To enable Torque PAM configure Torque using the --with-pam option. Using --with-pam is sufficient but if your PAM security modules are not in the default /lib/security or /lib64/security directory, you can specify the location using --with-pam=<DIR> where <DIR> is the directory where you want the modules to be installed. When Torque is installed the files pam_pbssimpleauth.la and pam_pbssimpleauth.so appear in /lib/security, /lib64/security, or the directory designated on the configuration line.
PAM is very flexible and policies vary greatly from one site to another. The following example restricts users trying to access a node using SSH. Administrators need to assess their own installations and decide how to apply the Torque PAM restrictions.
In this example, after installing Torque with PAM enabled, you would add the following two lines to /etc/pam.d/sshd:
account required pam_pbssimpleauth.so
account required pam_access.so
In /etc/security/access.conf make sure all users who access the compute node are added to the configuration. This is an example which allows the users root, george, allen, and michael access.
-:ALL EXCEPT root george allen michael torque:ALL
With this configuration, if user george has a job currently running on the compute node, george can use ssh to login to the node. If there are currently no jobs running, george is disconnected when attempting to login.
Torque PAM is good at keeping users out who do not have jobs running on a compute node. However, it does not have the ability to force a user to log out once they are in. To accomplish this use epilogue or prologue scripts to force users off the system.
5.694.2 Legacy Torque PAM Configuration
There is an alternative PAM configuration for Torque that has been available since 2006. It can be found in the contrib/pam_authuser directory of the source tree. Adaptive Computing does not currently support this method but the instructions are given here for those who are currently using it and for those who wish to use it.
For systems requiring dedicated access to compute nodes (for example, users with sensitive data), Torque prologue and epilogue scripts provide a vehicle to leverage the authentication provided by linux-PAM modules. (See Prologue and Epilogue Scripts for more information.)
To allow only users with running jobs (and root) to access compute nodes
The prologue* scripts are Perl scripts that add the user of the job to /etc/authuser.
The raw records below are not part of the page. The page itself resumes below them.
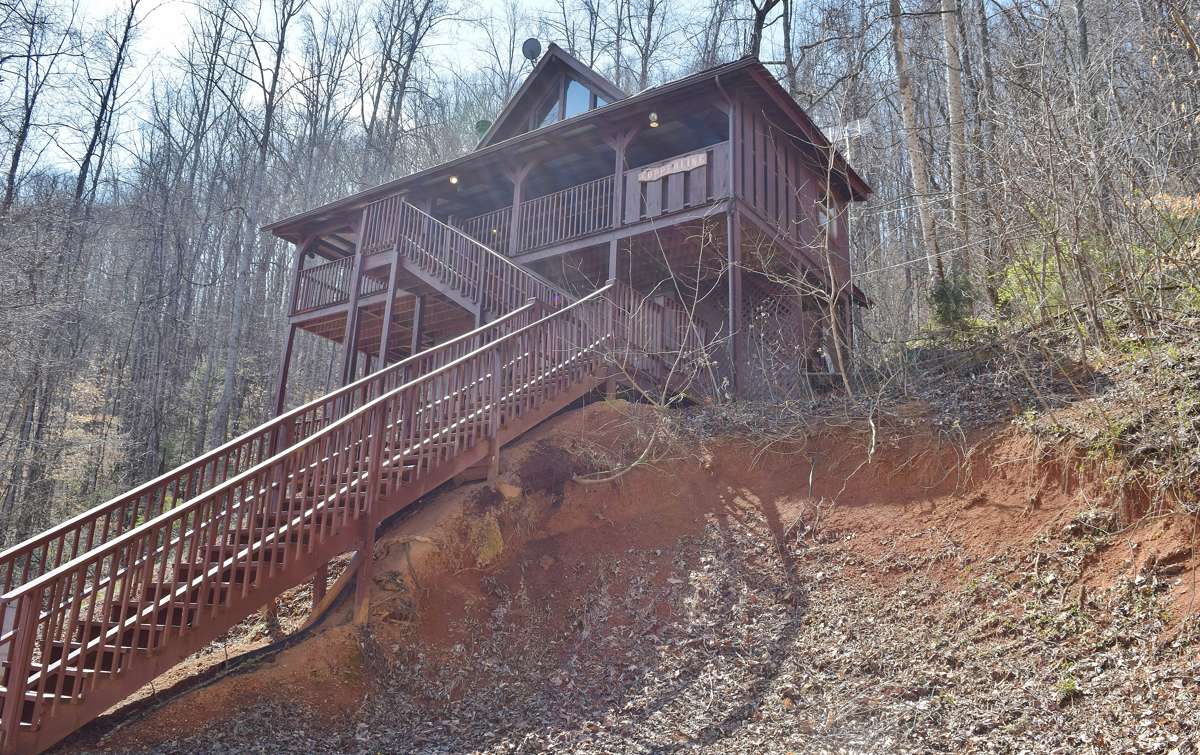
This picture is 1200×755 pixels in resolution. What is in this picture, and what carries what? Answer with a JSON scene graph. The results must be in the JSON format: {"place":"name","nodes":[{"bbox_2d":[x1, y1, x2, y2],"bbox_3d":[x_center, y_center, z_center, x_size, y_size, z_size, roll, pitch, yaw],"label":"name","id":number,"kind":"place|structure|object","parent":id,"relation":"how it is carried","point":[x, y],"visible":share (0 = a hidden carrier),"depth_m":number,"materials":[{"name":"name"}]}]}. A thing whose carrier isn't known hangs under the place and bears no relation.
{"place":"outdoors","nodes":[
{"label":"outdoors","id":0,"kind":"place"},
{"bbox_2d":[0,0,844,191],"label":"sky","id":1,"kind":"structure","parent":0,"point":[458,8],"materials":[{"name":"white"}]},
{"bbox_2d":[253,44,876,415],"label":"house","id":2,"kind":"structure","parent":0,"point":[542,74],"depth_m":14.79,"materials":[{"name":"wood"}]},
{"bbox_2d":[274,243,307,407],"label":"porch post","id":3,"kind":"object","parent":2,"relation":"attached to","point":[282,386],"visible":0.56,"depth_m":17.52,"materials":[{"name":"brown wood"}]},
{"bbox_2d":[292,254,353,313],"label":"balcony railing","id":4,"kind":"object","parent":2,"relation":"attached to","point":[309,271],"visible":0.4,"depth_m":17.88,"materials":[{"name":"wood"}]},
{"bbox_2d":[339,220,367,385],"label":"support post","id":5,"kind":"object","parent":2,"relation":"attached to","point":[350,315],"visible":0.55,"depth_m":16.18,"materials":[{"name":"wood"}]},
{"bbox_2d":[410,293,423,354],"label":"support post","id":6,"kind":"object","parent":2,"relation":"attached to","point":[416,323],"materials":[{"name":"brown wood"}]},
{"bbox_2d":[448,175,458,185],"bbox_3d":[-2.518,-3.432,15.248,0.204,0.242,0.223,-7,-14,36],"label":"light","id":7,"kind":"object","parent":2,"relation":"attached to","point":[453,180],"visible":0.71,"depth_m":15.24,"materials":[{"name":"white glass"}]},
{"bbox_2d":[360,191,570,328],"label":"staircase","id":8,"kind":"structure","parent":2,"relation":"attached to","point":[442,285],"depth_m":14.28,"materials":[{"name":"brown wood"}]},
{"bbox_2d":[474,119,491,140],"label":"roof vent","id":9,"kind":"object","parent":2,"relation":"on","point":[487,122],"visible":0.28,"depth_m":18.56,"materials":[{"name":"green"}]},
{"bbox_2d":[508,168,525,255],"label":"wooden post","id":10,"kind":"object","parent":2,"relation":"attached to","point":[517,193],"visible":0.56,"depth_m":15.15,"materials":[{"name":"wood"}]},
{"bbox_2d":[521,37,541,63],"bbox_3d":[-1.363,-6.323,17.380,0.423,0.732,0.395,-7,-14,36],"label":"satellite dish","id":11,"kind":"object","parent":2,"relation":"attached to","point":[536,42],"visible":0.74,"depth_m":17.34,"materials":[{"name":"black metal"}]},
{"bbox_2d":[458,174,612,255],"bbox_3d":[-1.274,-2.581,15.081,3.442,0.974,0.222,-7,-14,36],"label":"balcony railing","id":12,"kind":"object","parent":2,"relation":"attached to","point":[609,205],"visible":0.51,"depth_m":14.79,"materials":[{"name":"wood"}]},
{"bbox_2d":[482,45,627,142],"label":"gable","id":13,"kind":"structure","parent":2,"relation":"on","point":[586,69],"depth_m":16.46,"materials":[{"name":"wood"}]},
{"bbox_2d":[536,76,599,126],"bbox_3d":[-0.571,-4.577,15.469,1.688,1.388,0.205,-7,-14,36],"label":"window","id":14,"kind":"structure","parent":2,"relation":"in","point":[577,86],"depth_m":15.41,"materials":[{"name":"glass"}]},
{"bbox_2d":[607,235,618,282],"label":"support post","id":15,"kind":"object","parent":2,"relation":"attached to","point":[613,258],"visible":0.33,"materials":[{"name":"brown wood"}]},
{"bbox_2d":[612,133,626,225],"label":"porch post","id":16,"kind":"object","parent":2,"relation":"attached to","point":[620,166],"visible":0.59,"depth_m":13.62,"materials":[{"name":"brown wood"}]},
{"bbox_2d":[648,112,659,126],"bbox_3d":[0.788,-3.774,12.933,0.188,0.225,0.196,-7,-14,36],"label":"ceiling lamp","id":17,"kind":"object","parent":2,"relation":"attached to","point":[654,122],"visible":0.83,"depth_m":12.92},
{"bbox_2d":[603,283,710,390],"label":"deck railing","id":18,"kind":"object","parent":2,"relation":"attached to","point":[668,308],"visible":0.54,"depth_m":12.78,"materials":[{"name":"brown wood"}]},
{"bbox_2d":[622,142,729,222],"bbox_3d":[1.147,-2.837,13.152,1.675,0.921,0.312,-7,-14,36],"label":"balcony railing","id":19,"kind":"object","parent":2,"relation":"attached to","point":[686,159],"visible":0.57,"depth_m":13.19,"materials":[{"name":"brown wood"}]},
{"bbox_2d":[636,152,707,182],"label":"sign","id":20,"kind":"object","parent":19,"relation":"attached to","point":[682,161],"visible":0.94,"depth_m":13.01,"materials":[{"name":"beige wood"}]},
{"bbox_2d":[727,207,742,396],"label":"support post","id":21,"kind":"object","parent":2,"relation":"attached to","point":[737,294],"visible":0.73,"depth_m":12.30,"materials":[{"name":"wood"}]},
{"bbox_2d":[741,283,810,398],"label":"lattice panel","id":22,"kind":"object","parent":2,"relation":"attached to","point":[748,347],"visible":0.51,"depth_m":14.28,"materials":[{"name":"brown wood"}]},
{"bbox_2d":[817,195,838,239],"bbox_3d":[3.910,-2.841,15.444,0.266,0.939,0.826,-7,-14,36],"label":"window","id":23,"kind":"structure","parent":2,"relation":"in","point":[824,219],"depth_m":15.56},
{"bbox_2d":[822,118,871,149],"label":"antenna","id":24,"kind":"object","parent":2,"relation":"attached to","point":[846,134],"visible":0.56,"depth_m":16.90,"materials":[{"name":"white metal"}]},
{"bbox_2d":[0,0,1199,577],"label":"wooded hillside","id":25,"kind":"structure","parent":0,"point":[115,421],"materials":[{"name":"brown plant"}]},
{"bbox_2d":[0,0,65,211],"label":"tree","id":26,"kind":"object","parent":25,"relation":"on","point":[21,138],"visible":0.94,"depth_m":28.25,"materials":[{"name":"brown plant"}]},
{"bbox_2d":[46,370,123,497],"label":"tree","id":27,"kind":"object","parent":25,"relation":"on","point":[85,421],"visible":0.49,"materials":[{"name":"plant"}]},
{"bbox_2d":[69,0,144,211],"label":"tree","id":28,"kind":"object","parent":25,"relation":"on","point":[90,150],"visible":0.85,"depth_m":31.81,"materials":[{"name":"brown"}]},
{"bbox_2d":[210,2,302,434],"bbox_3d":[-11.495,-6.545,29.708,4.226,19.540,4.561,7,-13,-26],"label":"bare tree","id":29,"kind":"object","parent":25,"relation":"on","point":[227,382],"visible":0.95,"depth_m":29.04,"materials":[{"name":"plant"}]},
{"bbox_2d":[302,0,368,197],"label":"tree","id":30,"kind":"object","parent":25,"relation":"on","point":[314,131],"visible":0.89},
{"bbox_2d":[367,0,447,164],"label":"bare tree","id":31,"kind":"object","parent":25,"relation":"on","point":[401,86],"visible":0.85,"depth_m":35.25,"materials":[{"name":"brown plant"}]},
{"bbox_2d":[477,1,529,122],"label":"bare tree","id":32,"kind":"object","parent":25,"relation":"on","point":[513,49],"visible":0.65,"depth_m":39.19,"materials":[{"name":"plant"}]},
{"bbox_2d":[623,0,672,86],"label":"bare tree","id":33,"kind":"object","parent":25,"relation":"on","point":[643,72],"visible":0.75,"depth_m":35.34,"materials":[{"name":"brown plant"}]},
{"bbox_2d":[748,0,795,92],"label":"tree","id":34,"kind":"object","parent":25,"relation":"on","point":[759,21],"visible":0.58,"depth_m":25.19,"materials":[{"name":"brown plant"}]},
{"bbox_2d":[887,0,941,291],"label":"tree","id":35,"kind":"object","parent":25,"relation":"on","point":[917,177],"visible":0.87,"depth_m":18.34,"materials":[{"name":"plant"}]},
{"bbox_2d":[941,0,972,272],"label":"tree","id":36,"kind":"object","parent":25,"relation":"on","point":[949,26],"visible":0.83,"depth_m":17.69,"materials":[{"name":"plant"}]},
{"bbox_2d":[957,0,994,278],"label":"tree","id":37,"kind":"object","parent":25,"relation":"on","point":[977,102],"visible":0.88,"depth_m":18.56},
{"bbox_2d":[44,334,1199,754],"label":"dirt slope","id":38,"kind":"structure","parent":0,"point":[1169,556],"materials":[{"name":"brown soil"}]},
{"bbox_2d":[0,266,659,752],"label":"wooden staircase","id":39,"kind":"structure","parent":38,"relation":"on","point":[46,668],"depth_m":7.14,"materials":[{"name":"brown wood"}]},
{"bbox_2d":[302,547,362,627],"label":"drain pipe","id":40,"kind":"object","parent":38,"relation":"on","point":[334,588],"visible":0.6,"depth_m":8.26,"materials":[{"name":"brown wood"}]},
{"bbox_2d":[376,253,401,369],"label":"support post","id":41,"kind":"object","parent":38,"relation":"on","point":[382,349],"visible":0.5,"depth_m":15.32,"materials":[{"name":"wood"}]},
{"bbox_2d":[467,513,504,564],"bbox_3d":[-1.215,1.708,9.235,0.476,0.546,0.520,8,-13,-30],"label":"rock","id":42,"kind":"object","parent":38,"relation":"on","point":[497,545],"visible":0.7,"depth_m":9.08,"materials":[{"name":"stone"}]},
{"bbox_2d":[496,481,522,500],"bbox_3d":[-1.009,1.247,9.594,0.333,0.252,0.337,11,-15,-37],"label":"rock","id":43,"kind":"object","parent":38,"relation":"on","point":[513,489],"visible":0.74,"depth_m":9.47,"materials":[{"name":"stone"}]},
{"bbox_2d":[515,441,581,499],"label":"root ball","id":44,"kind":"object","parent":38,"relation":"on","point":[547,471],"visible":0.75,"depth_m":10.18,"materials":[{"name":"brown plant"}]},
{"bbox_2d":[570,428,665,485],"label":"branch","id":45,"kind":"object","parent":38,"relation":"on","point":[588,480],"visible":0.86,"depth_m":10.68,"materials":[{"name":"wood"}]},
{"bbox_2d":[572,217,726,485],"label":"bare shrub","id":46,"kind":"object","parent":38,"relation":"on","point":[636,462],"visible":0.87,"depth_m":10.62,"materials":[{"name":"plant"}]},
{"bbox_2d":[761,131,855,398],"bbox_3d":[3.018,-1.632,12.563,2.052,4.118,2.008,10,-14,-35],"label":"bare sapling","id":47,"kind":"object","parent":38,"relation":"on","point":[833,317],"visible":0.94,"depth_m":12.44,"materials":[{"name":"plant"}]},
{"bbox_2d":[928,269,976,331],"bbox_3d":[5.784,-1.222,14.530,0.966,1.267,0.988,-7,-14,36],"label":"evergreen shrub","id":48,"kind":"object","parent":38,"relation":"on","point":[956,299],"visible":0.61,"depth_m":14.38,"materials":[{"name":"green plant"}]},
{"bbox_2d":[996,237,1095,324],"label":"shrub","id":49,"kind":"object","parent":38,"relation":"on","point":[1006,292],"visible":0.39,"depth_m":12.77,"materials":[{"name":"green plant"}]},
{"bbox_2d":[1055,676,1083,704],"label":"plant","id":50,"kind":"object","parent":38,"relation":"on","point":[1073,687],"visible":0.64,"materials":[{"name":"green plant"}]},
{"bbox_2d":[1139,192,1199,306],"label":"shrub","id":51,"kind":"object","parent":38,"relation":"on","point":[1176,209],"visible":0.71,"depth_m":10.29,"materials":[{"name":"green plant"}]}
]}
The epilogue* scripts then remove the first occurrence of the user from /etc/authuser. File locking is employed in all scripts to eliminate the chance of race conditions. There is also some commented code in the epilogue* scripts, which, if uncommented, kills all processes owned by the user (using pkill), provided that the user doesn't have another valid job on the same node.
prologue and epilogue scripts were added to the pam_authuser tarball in version 2.1 of Torque.